* Çalışma Metni
+ + +

Skip to content

Narrow screen resolution Wide screen resolution Auto adjust screen size Increase font size Decrease font size Default font size default color brick color green color
Yolcu taşımacılığı faaliyeti bulunan mükellefin bu faaliyetinin yanı sıra besi hayvanı alım- satım faaliyetine de başlaması halinde vergilendirilmesi ve belge düzeni PDF Yazdır e-Posta
13 Mart 2012

Başlık

Yolcu taşımacılığı faaliyeti bulunan mükellefin bu faaliyetinin yanı sıra besi hayvanı alım- satım faaliyetine de başlaması halinde vergilendirilmesi ve belge düzeni hk.

Tarih

13/03/2012

Sayı

B.07.1.GİB.4.16.17.02-VUK-11-135-124

Kapsam

 T.C.

GELİR İDARESİ BAŞKANLIĞI

BURSA VERGİ DAİRESİ BAŞKANLIĞI

(Mükellef Hizmetleri Usul Grup Müdürlüğü)

+ + +

* Sağlanan Bilgiler

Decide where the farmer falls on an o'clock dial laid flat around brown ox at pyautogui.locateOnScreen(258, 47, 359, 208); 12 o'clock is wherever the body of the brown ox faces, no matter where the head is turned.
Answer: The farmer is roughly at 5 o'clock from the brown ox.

+ + +

* Görev Yönergeleri
A – Çalışma metnine göre aşağıdaki soruları yanıtlayınız.
(i) Yazının tarihi nedir?
(ii) "Sayı" başlığı altında hangi numara yer almaktadır?
(iii) Yazı, Gelir İdaresi Başkanlığı bünyesindeki hangi başkanlığın hangi müdürlüğünden çıkmıştır?
B – Çalışma metnini, bıraktığı yerden itibaren resmî yazı üslubuyla sürdürünüz.

* Görev Yanıtları
A –
(i) 13/03/2012 (13 Mart 2012).
(ii) B.07.1.GİB.4.16.17.02-VUK-11-135-124.
(iii) Bursa Vergi Dairesi Başkanlığının Mükellef Hizmetleri Usul Grup Müdürlüğünden.

B –
Sayı

:

B.07.1.GİB.4.16.17.02-VUK-11-135-124

13/03/2012

Konu

:

Yolcu taşımacılığı faaliyeti bulunan mükellefin bu faaliyetinin yanı sıra besi hayvanı alım- satım faaliyetine de başlaması halinde vergilendirilmesi ve belge düzeni hk.

 

         

 

            İlgide kayıtlı özelge talep formunuzun tetkikinden; Şehirlerarası yolcu taşımacılığı faaliyetinizden dolayı İlimiz ... Vergi Dairesi Müdürlüğünün ... vergi kimlik numarasında kayıtlı gerçek usulde gelir vergisi mükellefi olduğunuz, yolcu taşımacılığı faaliyetinizin yanında besi hayvanı alım satımı işine de başlayacağınızdan bahisle, bu faaliyetinizin vergilendirilmesi ve belge düzeni konusunda yapılması gereken işlemler hakkında Başkanlığımız görüşünün bildirilmesinin istenildiği anlaşılmıştır.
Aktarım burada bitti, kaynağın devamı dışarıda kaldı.